Tag staggered over—a huge old cauldron over his shoulder—and dropped to his knees in front of Anna. “Food?” he said in a quavery voice. “Food for us, mistress?”

He never played the fool around Charles unless Anna was present. Charles couldn’t decide if it was because Tag only played like this in front of Anna or if it was because he figured Charles was less dangerous if Anna was in the vicinity.

She laughed at him. “Two large pizzas, loaded,” she said. She rose on her tiptoes to kiss Charles and climbed back into the Suburban.

Tag waited until she was backing up before popping to his feet without effort. The cauldron was doubtless heavy—anything cast iron and that big had to be—but Tag was a werewolf.

“Magic?” asked Charles.

Tag gave the cauldron a surprised look, as if he’d forgotten he had it on his shoulder. “No—though it’s old,” he said, and carried it over to the proper pile. He set it down and contemplated it.

“Everyone should have a proper cauldron,” he said, picking it up and putting it in their keep pile.

“You want to cook beans over a campfire?” Charles asked.

“Was that a joke?” asked Tag, sounding truly dumbfounded.

“Would I tease you?” Charles said, picking up a box of things that were not magic and hauling them to the pile of boxes they were just going to have to carry back.

The freshness of the breeze caught Brother Wolf’s attention, and Charles looked up into the sky with a frown at the gathering clouds. “I hope the rain holds off until we get this done.”

Tag glanced up, too. “Not supposed to rain, according to my weather app.”

Charles said, “It’s going to rain. Help me get the dining table out.”

It wasn’t heavy, but it was awkward. It marked the edge of how far they’d gotten in their hunt for what turned out to be the grimoires. When they’d refilled the unit, he and Tag had put the table over the top of where the grimoires had been. They’d found the books in the center of the unit, surrounded by a pair of room dividers and a chalk circle.

It had been a good circle, competently drawn—as far as Charles could judge. It wasn’t a pattern that he’d seen before, but the intent had been obvious. Such a circle should have cut off the effect of so much magic—but he’d felt the grimoires when he’d stepped foot on the ground at the storage center. He didn’t think it was a problem with the magic Carrie had used, only the length of time since she’d renewed her protections.

They had taken out one of the dividers and set it aside but left the second one up. Now Charles took down the second one—and found himself confronting a small open area that someone had clearly set up as an office.

Had there been a path from the door to here before they had destroyed Carrie’s organization? He couldn’t say one way or the other. He inhaled and caught a hint of vanilla and also a woman’s scent. Carrie Green had definitely used this.

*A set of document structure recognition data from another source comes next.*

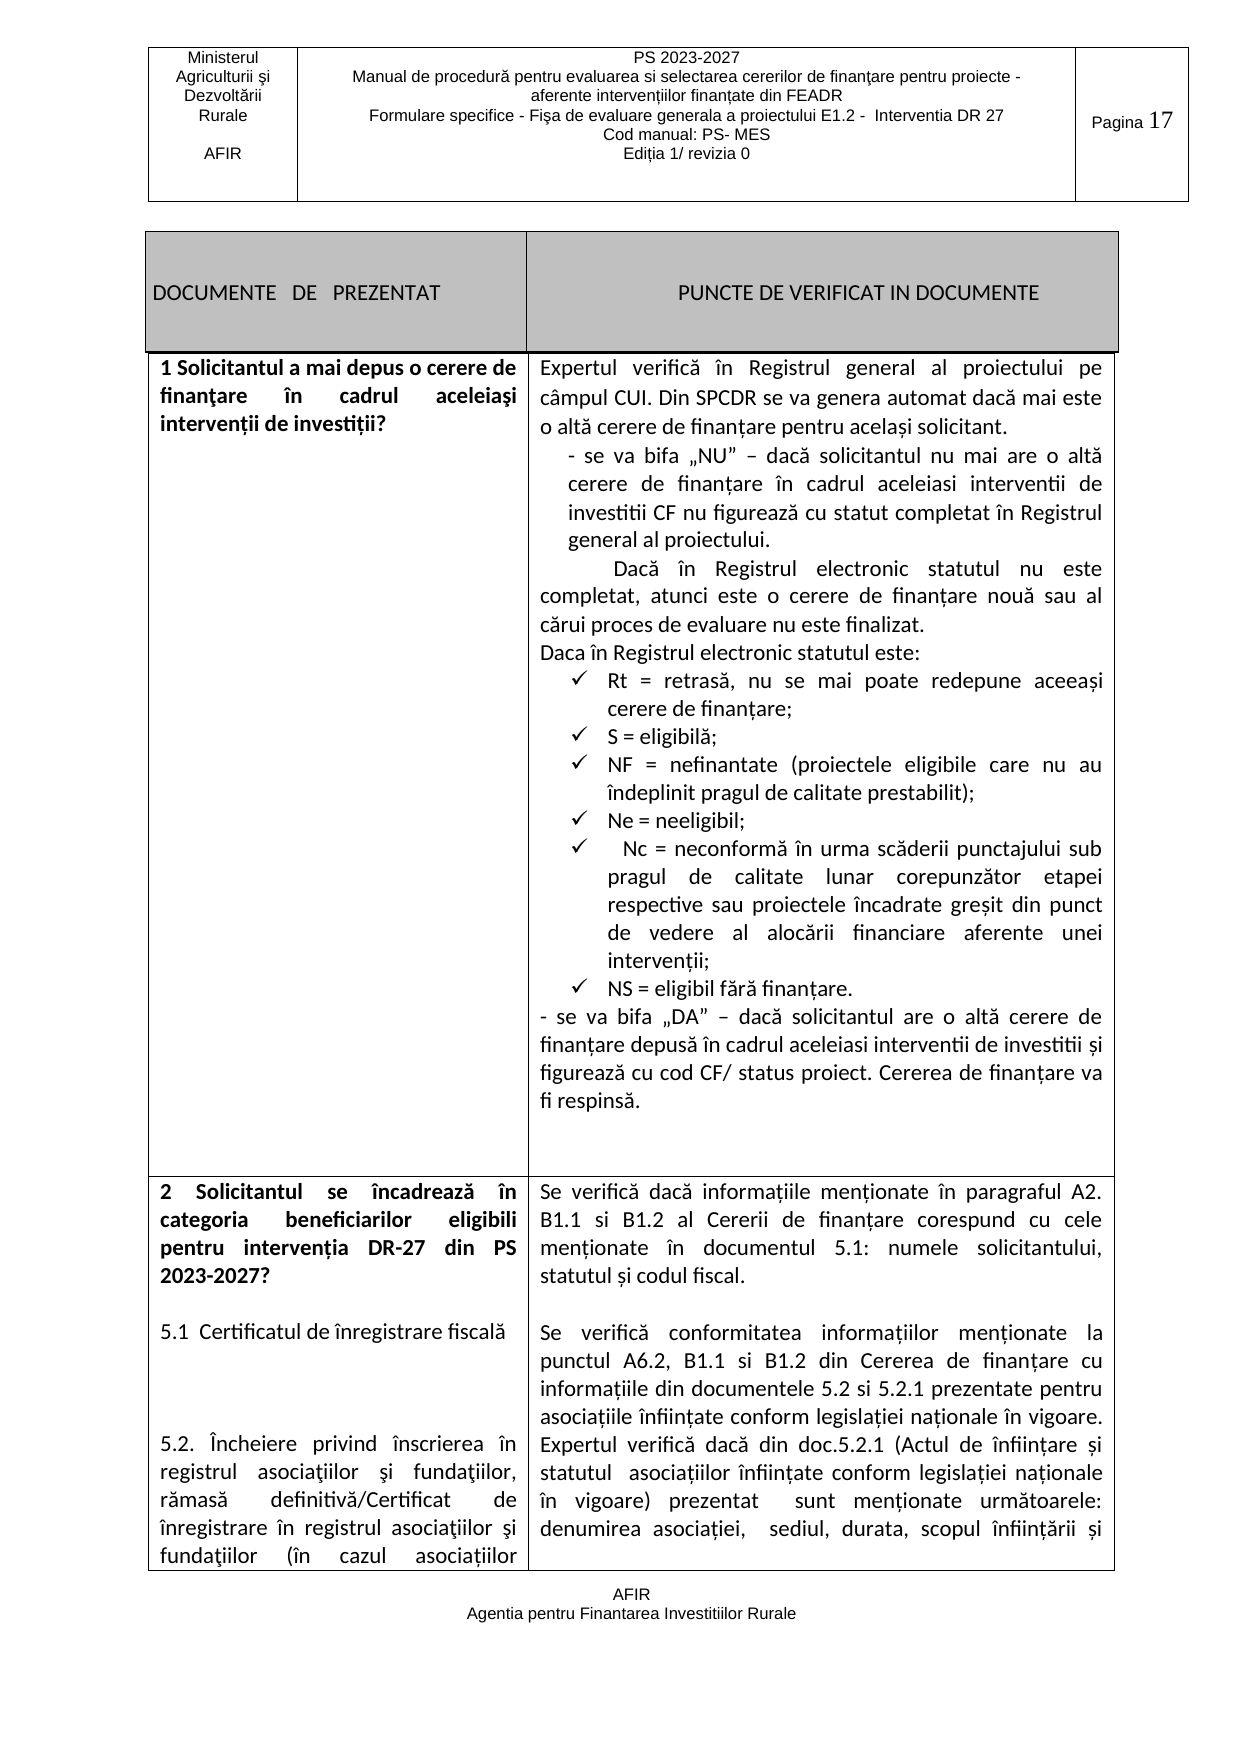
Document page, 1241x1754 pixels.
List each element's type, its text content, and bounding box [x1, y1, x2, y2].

table_header 1 Solicitantul a mai depus o cerere de finanţare în cadrul aceleiaşi intervenții de investiții? [149, 354, 528, 1176]
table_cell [529, 1177, 1114, 1569]
table_header PUNCTE DE VERIFICAT IN DOCUMENTE [527, 232, 1118, 351]
table_header Expertul verifică în Registrul general al proiectului pe câmpul CUI. Din SPCDR se va genera automat dacă mai este o altă cerere de finanțare pentru același solicitant. - se va bifa „NU” – dacă solicitantul nu mai are o altă cerere de finanțare în cadrul aceleiasi interventii de investitii CF nu figurează cu statut completat în Registrul general al proiectului. Dacă în Registrul electronic statutul nu este completat, atunci este o cerere de finanţare nouă sau al cărui proces de evaluare nu este finalizat. Daca în Registrul electronic statutul este: Rt = retrasă, nu se mai poate redepune aceeași cerere de finanțare; S = eligibilă; NF = nefinantate (proiectele eligibile care nu au îndeplinit pragul de calitate prestabilit); Ne = neeligibil; Nc = neconformă în urma scăderii punctajului sub pragul de calitate lunar corepunzător etapei respective sau proiectele încadrate greșit din punct de vedere al alocării financiare aferente unei intervenții; NS = eligibil fără finanțare. - se va bifa „DA” – dacă solicitantul are o altă cerere de finanțare depusă în cadrul aceleiasi interventii de investitii și figurează cu cod CF/ status proiect. Cererea de finanțare va fi respinsă. [529, 354, 1114, 1176]
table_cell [149, 1177, 528, 1569]
table_header DOCUMENTE DE PREZENTAT [146, 232, 526, 351]
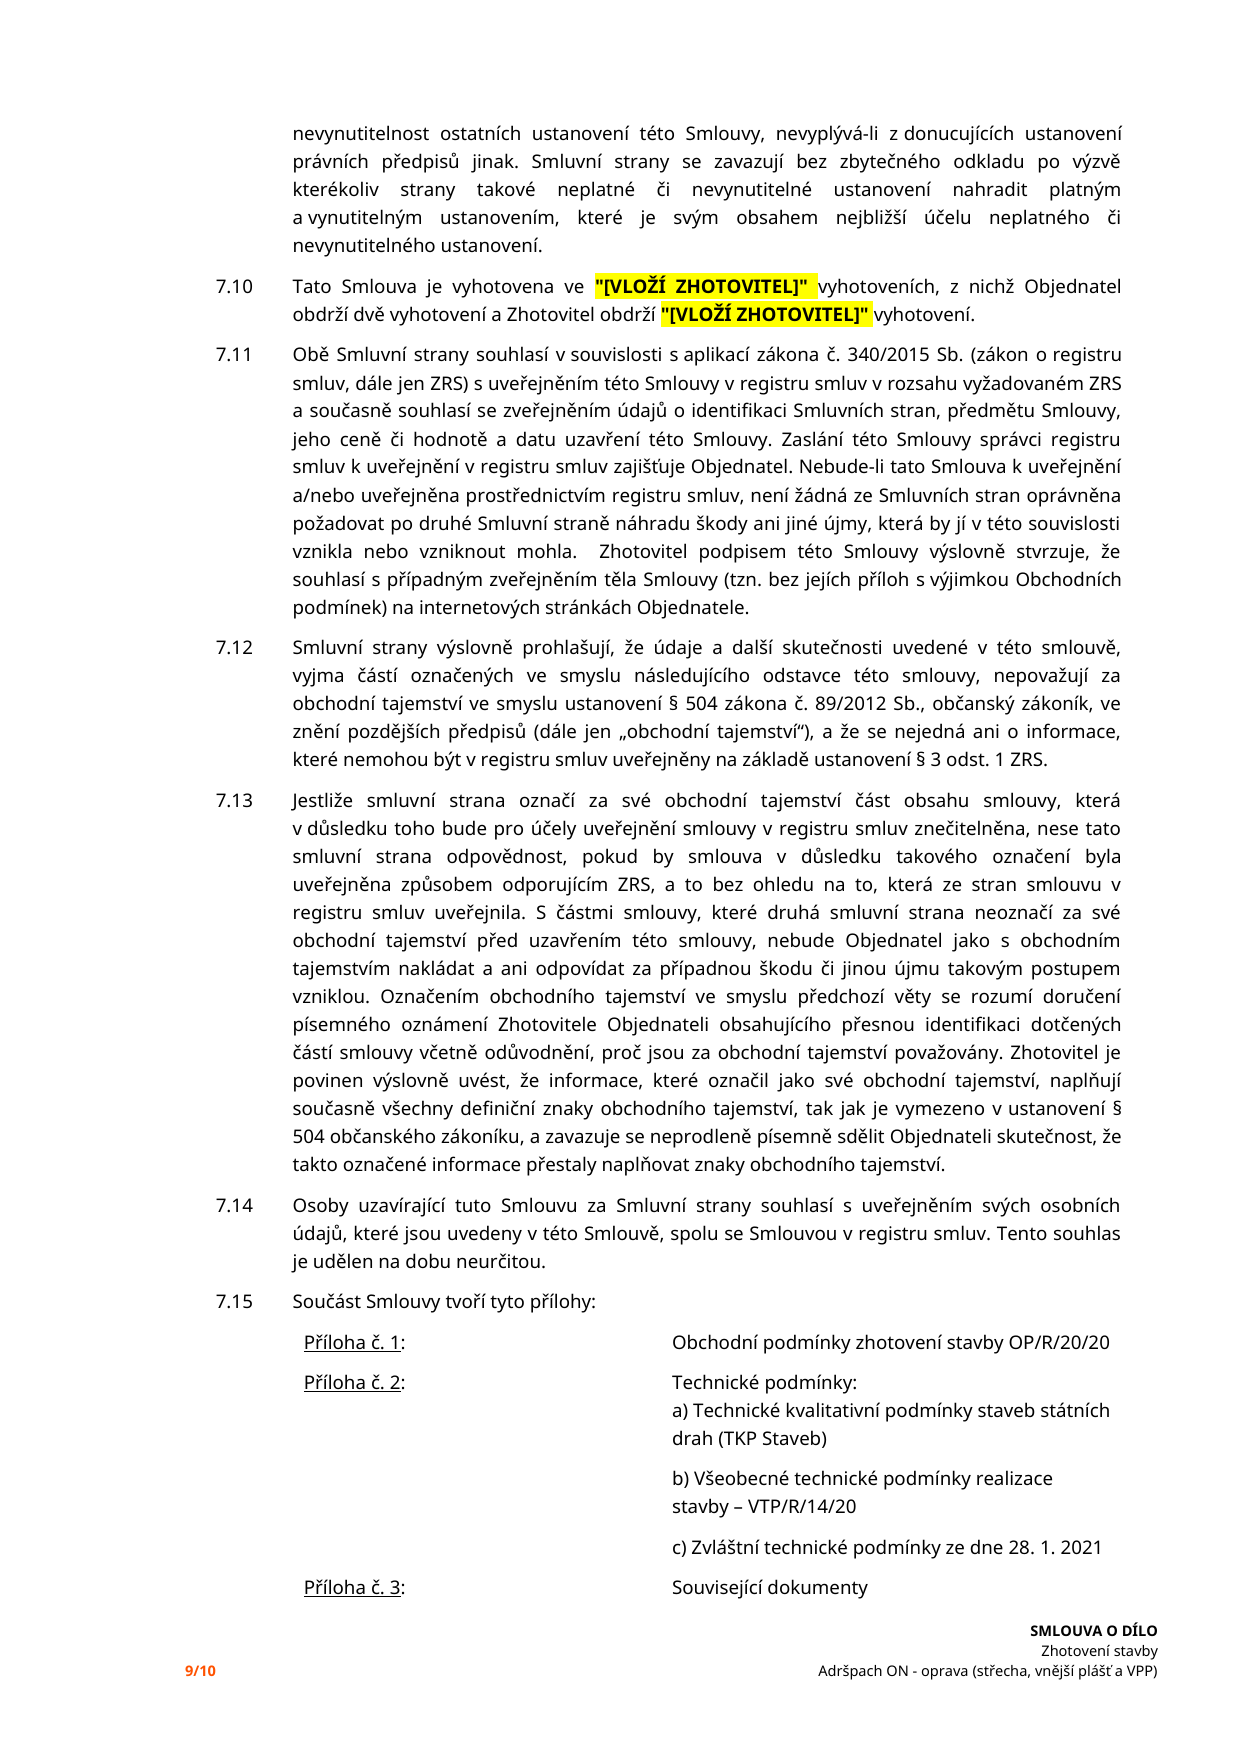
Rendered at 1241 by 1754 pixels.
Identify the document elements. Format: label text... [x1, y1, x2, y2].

text Smluvní strany výslovně prohlašují, že údaje a další skutečnosti uvedené v této smlouvě, vyjma částí označených ve smyslu následujícího odstavce této smlouvy, nepovažují za obchodní tajemství ve smyslu ustanovení § 504 zákona č. 89/2012 Sb., občanský zákoník, ve znění pozdějších předpisů (dále jen „obchodní tajemství“), a že se nejedná ani o informace, které nemohou být v registru smluv uveřejněny na základě ustanovení § 3 odst. 1 ZRS. [216, 634, 1122, 772]
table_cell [584, 1574, 1122, 1600]
text Jestliže smluvní strana označí za své obchodní tajemství část obsahu smlouvy, která v důsledku toho bude pro účely uveřejnění smlouvy v registru smluv znečitelněna, nese tato smluvní strana odpovědnost, pokud by smlouva v důsledku takového označení byla uveřejněna způsobem odporujícím ZRS, a to bez ohledu na to, která ze stran smlouvu v registru smluv uveřejnila. S částmi smlouvy, které druhá smluvní strana neoznačí za své obchodní tajemství před uzavřením této smlouvy, nebude Objednatel jako s obchodním tajemstvím nakládat a ani odpovídat za případnou škodu či jinou újmu takovým postupem vzniklou. Označením obchodního tajemství ve smyslu předchozí věty se rozumí doručení písemného oznámení Zhotovitele Objednateli obsahujícího přesnou identifikaci dotčených částí smlouvy včetně odůvodnění, proč jsou za obchodní tajemství považovány. Zhotovitel je povinen výslovně uvést, že informace, které označil jako své obchodní tajemství, naplňují současně všechny definiční znaky obchodního tajemství, tak jak je vymezeno v ustanovení § 504 občanského zákoníku, a zavazuje se neprodleně písemně sdělit Objednateli skutečnost, že takto označené informace přestaly naplňovat znaky obchodního tajemství. [216, 787, 1122, 1177]
text Osoby uzavírající tuto Smlouvu za Smluvní strany souhlasí s uveřejněním svých osobních údajů, které jsou uvedeny v této Smlouvě, spolu se Smlouvou v registru smluv. Tento souhlas je udělen na dobu neurčitou. [216, 1192, 1122, 1273]
text Obě Smluvní strany souhlasí v souvislosti s aplikací zákona č. 340/2015 Sb. (zákon o registru smluv, dále jen ZRS) s uveřejněním této Smlouvy v registru smluv v rozsahu vyžadovaném ZRS a současně souhlasí se zveřejněním údajů o identifikaci Smluvních stran, předmětu Smlouvy, jeho ceně či hodnotě a datu uzavření této Smlouvy. Zaslání této Smlouvy správci registru smluv k uveřejnění v registru smluv zajišťuje Objednatel. Nebude-li tato Smlouva k uveřejnění a/nebo uveřejněna prostřednictvím registru smluv, není žádná ze Smluvních stran oprávněna požadovat po druhé Smluvní straně náhradu škody ani jiné újmy, která by jí v této souvislosti vznikla nebo vzniknout mohla. Zhotovitel podpisem této Smlouvy výslovně stvrzuje, že souhlasí s případným zveřejněním těla Smlouvy (tzn. bez jejích příloh s výjimkou Obchodních podmínek) na internetových stránkách Objednatele. [216, 342, 1122, 619]
text Součást Smlouvy tvoří tyto přílohy: [216, 1288, 1122, 1314]
table_cell Technické podmínky: a) Technické kvalitativní podmínky staveb státních drah (TKP Staveb) b) Všeobecné technické podmínky realizace stavby – VTP/R/14/20 c) Zvláštní technické podmínky ze dne 28. 1. 2021 [584, 1369, 1122, 1574]
table_header Příloha č. 1: [216, 1329, 584, 1369]
table_cell Příloha č. 2: [216, 1369, 584, 1574]
table_cell Příloha č. 3: [216, 1574, 584, 1600]
text Tato Smlouva je vyhotovena ve vyhotoveních, z nichž Objednatel obdrží dvě vyhotovení a Zhotovitel obdrží vyhotovení. [216, 273, 1122, 327]
table_header Obchodní podmínky zhotovení stavby OP/R/20/20 [584, 1329, 1122, 1369]
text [216, 121, 1122, 258]
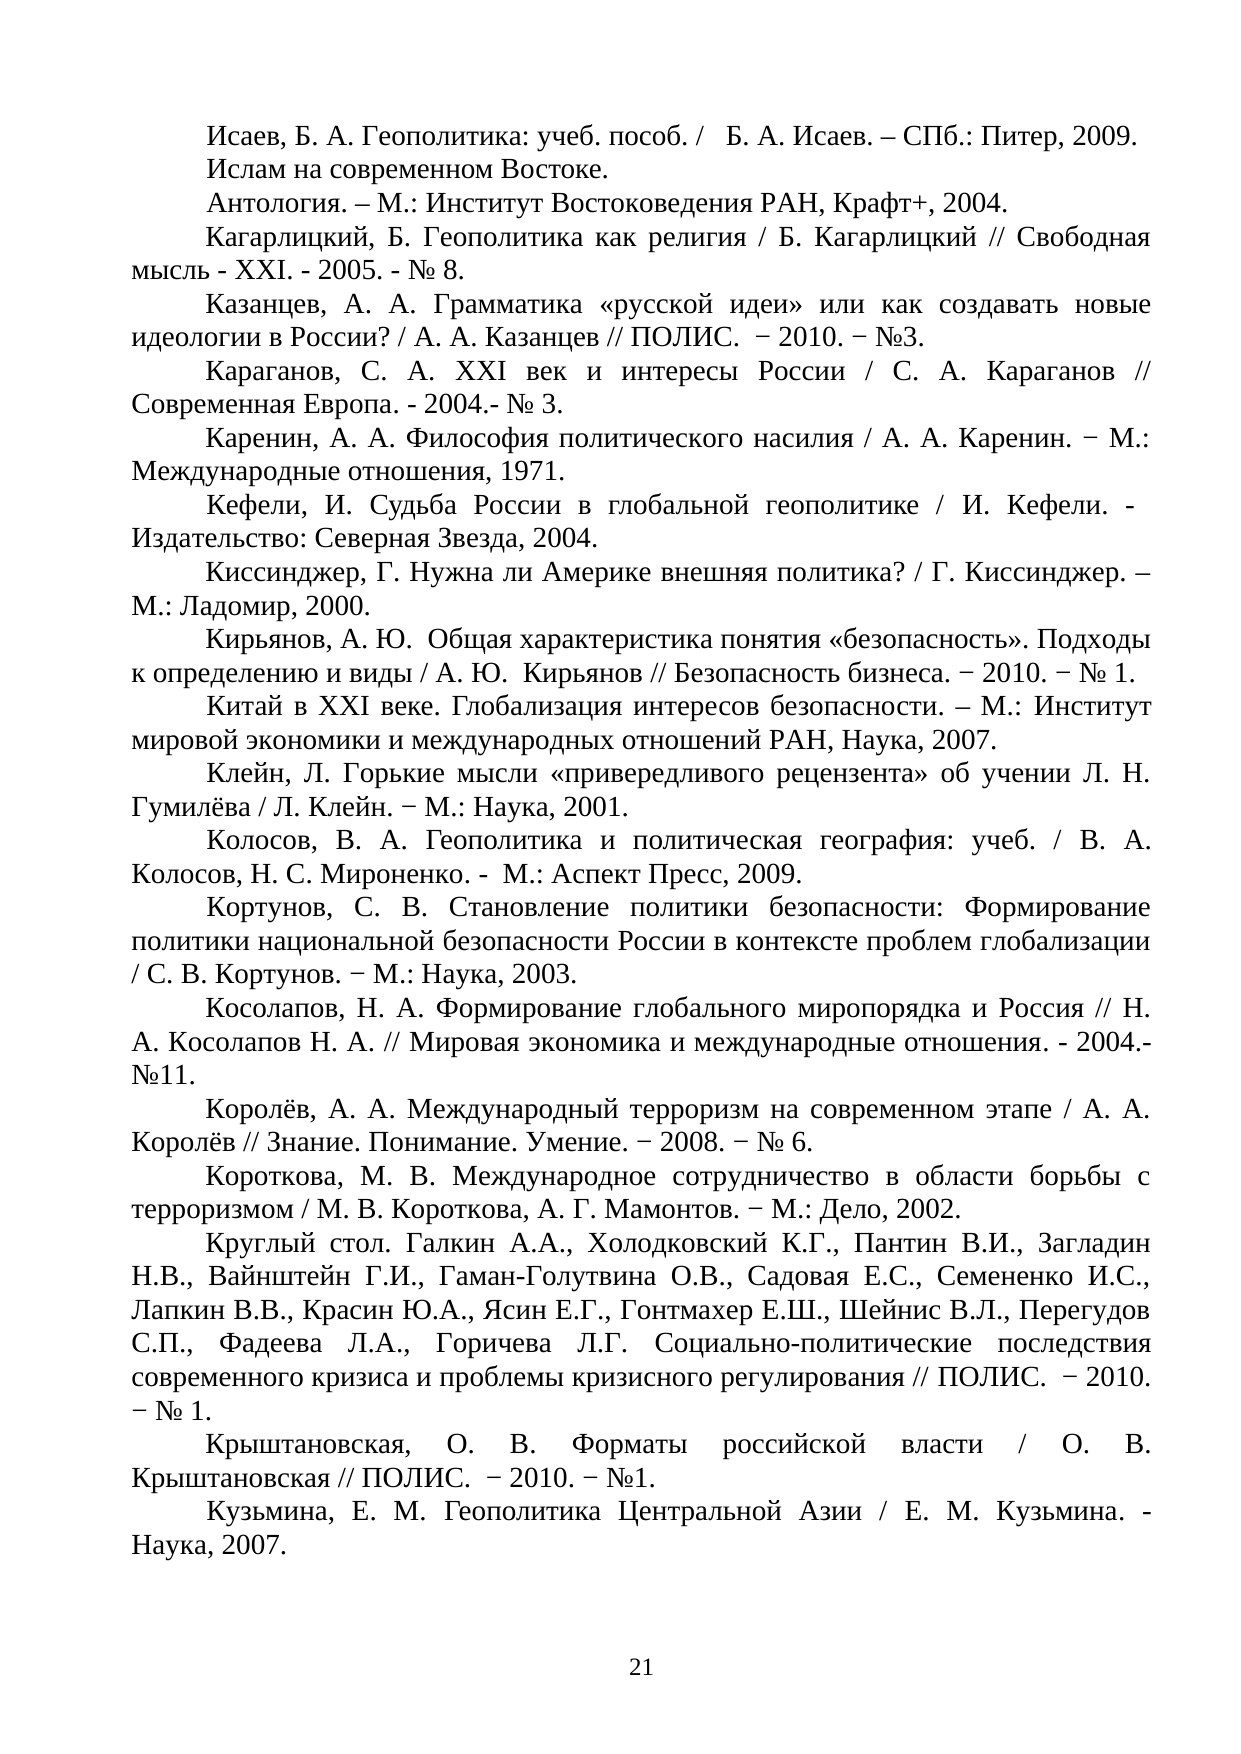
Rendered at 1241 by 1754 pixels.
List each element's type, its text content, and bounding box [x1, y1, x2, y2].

text Исаев, Б. А. Геополитика: учеб. пособ. / Б. А. Исаев. – СПб.: Питер, 2009. [131, 118, 1152, 152]
text Крыштановская, О. В. Форматы российской власти / О. В. Крыштановская // ПОЛИС. − 2010. − №1. [131, 1426, 1152, 1493]
text Кагарлицкий, Б. Геополитика как религия / Б. Кагарлицкий // Свободная мысль - XXI. - 2005. - № 8. [131, 219, 1152, 286]
text Круглый стол. Галкин А.А., Холодковский К.Г., Пантин В.И., Загладин Н.В., Вайнштейн Г.И., Гаман-Голутвина О.В., Садовая Е.С., Семененко И.С., Лапкин В.В., Красин Ю.А., Ясин Е.Г., Гонтмахер Е.Ш., Шейнис В.Л., Перегудов С.П., Фадеева Л.А., Горичева Л.Г. Социально-политические последствия современного кризиса и проблемы кризисного регулирования // ПОЛИС. − 2010. − № 1. [131, 1225, 1152, 1426]
text Кортунов, С. В. Становление политики безопасности: Формирование политики национальной безопасности России в контексте проблем глобализации / С. В. Кортунов. − М.: Наука, 2003. [131, 889, 1152, 990]
text Клейн, Л. Горькие мысли «привередливого рецензента» об учении Л. Н. Гумилёва / Л. Клейн. − М.: Наука, 2001. [131, 755, 1152, 822]
text Караганов, С. А. XXI век и интересы России / С. А. Караганов // Современная Европа. - 2004.- № 3. [131, 353, 1152, 420]
text Антология. – М.: Институт Востоковедения РАН, Крафт+, 2004. [131, 185, 1152, 219]
text Кирьянов, А. Ю. Общая характеристика понятия «безопасность». Подходы к определению и виды / А. Ю. Кирьянов // Безопасность бизнеса. − 2010. − № 1. [131, 621, 1152, 688]
text Короткова, М. В. Международное сотрудничество в области борьбы с терроризмом / М. В. Короткова, А. Г. Мамонтов. − М.: Дело, 2002. [131, 1158, 1152, 1225]
text Казанцев, А. А. Грамматика «русской идеи» или как создавать новые идеологии в России? / А. А. Казанцев // ПОЛИС. − 2010. − №3. [131, 286, 1152, 353]
text Киссинджер, Г. Нужна ли Америке внешняя политика? / Г. Киссинджер. – М.: Ладомир, 2000. [131, 554, 1152, 621]
text Королёв, А. А. Международный терроризм на современном этапе / А. А. Королёв // Знание. Понимание. Умение. − 2008. − № 6. [131, 1091, 1152, 1158]
text Кефели, И. Судьба России в глобальной геополитике / И. Кефели. - Издательство: Северная Звезда, 2004. [131, 487, 1152, 554]
text Китай в XXI веке. Глобализация интересов безопасности. – М.: Институт мировой экономики и международных отношений РАН, Наука, 2007. [131, 688, 1152, 755]
text Косолапов, Н. А. Формирование глобального миропорядка и Россия // Н. А. Косолапов Н. А. // Мировая экономика и международные отношения. - 2004.- №11. [131, 990, 1152, 1091]
text Каренин, А. А. Философия политического насилия / А. А. Каренин. − М.: Международные отношения, 1971. [131, 420, 1152, 487]
text Ислам на современном Востоке. [131, 152, 1152, 185]
text Кузьмина, Е. М. Геополитика Центральной Азии / Е. М. Кузьмина. - Наука, 2007. [131, 1493, 1152, 1560]
text Колосов, В. А. Геополитика и политическая география: учеб. / В. А. Колосов, Н. С. Мироненко. - М.: Аспект Пресс, 2009. [131, 822, 1152, 889]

It was an area about five feet square, with a six-foot-tall bookshelf filled with books shoved in every which way, in direct contrast to the order Carrie had imposed upon her storage unit. But the battered old Steelcase desk—a relic of the Cold War era, complete with government serial plate along the edge of the desktop—was tidy enough.

On the upper left corner of the desk was a black coffee cup with Witch scrawled across it in red letters. It held two pens, a pencil, and a highlighter. On the lower left corner was a lined notebook. When he opened it, it proved to be blank, though roughly half of the sheets had been torn out.

On the upper right corner of the desk were three books that had never been commercially produced. He held a hand over them before he picked up the first one. It looked to be a handwritten diary, but he couldn’t find the date because it was in Russian—or some other Cyrillic tongue. There were five bookmarks that each marked a passage that Carrie had highlighted.

“Do you read Russian?” Charles asked Tag, who had paused in his own work to look at Carrie’s workspace.

“No,” he said. “But the next one down is in English.”

And so was the third one. Charles handed one to Tag and took the other. Charles’s looked to be a detailed study of the deaths of various fae. It didn’t appear to be a fae-hunter’s diary but a scholarly study based mostly upon folklore. The methods of killing (or manner of dying) were all highlighted.